I have had customers who create a product vision and a set of top level requirements and then disappear from interaction with the team (and sight) until the semi-annual review. Don reported on a product owner who did not reappear for a year during development. Scrum success depends on an actively involved product owner. “If the Product Owner is ineffective then the Scrum team will be too,” states the introduction to an Improving Enterprise LLC product owner training class.

10 Tips for getting better customer/product owner involvement

  1. Explain the essential role of the product owner in having a successful development beginning with your first interaction. Use examples that the owner or client can relate to rather than focus on methodology or abstract requirements. All of us have stories of success and failure that can be tied directly to the interaction with the client. Use some of those examples to persuade. Your goal is to help the customer or product owner believe that their active involvement is not a punishment, but an opportunity to make sure the final product meets their needs. The product owner must set the requirements for each sprint. Cast the product owner as a hero.

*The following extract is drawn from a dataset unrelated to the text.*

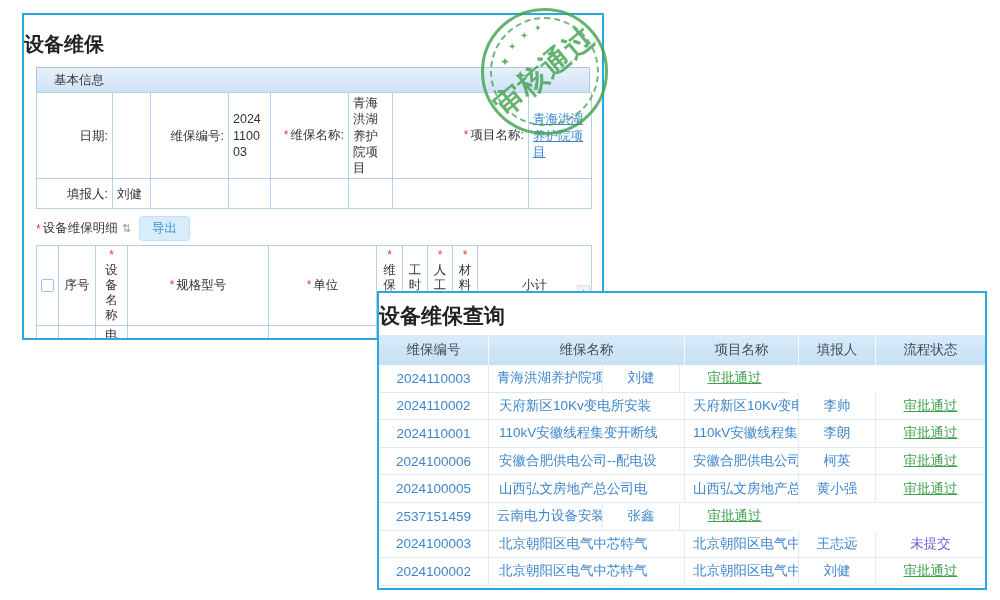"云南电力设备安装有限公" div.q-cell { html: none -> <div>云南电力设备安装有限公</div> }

  2. Train product owners who are new to their role. No one is born knowing how to be an effective product owner. Training and feedback help improve skills and the resulting development. Not to mention that you might actually create a rapport with the product owner that helps improve the overall communications.
  3. Put customer involvement in the contract. This is not a threat to hold over their heads, it is a demonstration of the importance of owner involvement in developing a product that is useful and meets needs.
  4. Get users involved in requirements generation and testing. Because Scrum development is broken down into many sprints, each with a deliverable, product owners or users have many opportunities to interact with the development team. Remember, under the Scrum framework, the product owner “drives or influences” the tasks for each sprint by creating and maintaining the product backlog (which is ordered).
  5. Do prototypes, demonstrations or iterative deliverables. Each Scrum sprint produces a working, bug-free piece of software (Or other demonstrable artifact). Having the users or product owner review and test at the end of each sprint allows developers to confirm that they are creating what is needed or make corrections before there is too much investment in a feature or process.
  6. Tie features to the product vision. Each sprint review should begin by reiterating the final product vision and show how that sprint’s work is part of the whole solution.
  7. Explain decisions and trade-offs. A product owner sets the task priorities for the next sprint. Developers must help the owner in selecting how much can be accomplished during a sprint by explaining technical requirements and challenges.
  8. Communicate. Keep the product owner informed. Make sure they are invited to the daily Scrum “15 minute” status meetings and are participants in the sprint planning and review sessions.
  9. Let the client drive. If product owners do demonstrations of the product developed-to-date during management reviews, for example, their sense of ownership increases as does their feeling of accountability.
  10. Give the product owner credit for their valuable contribution to the project’s success.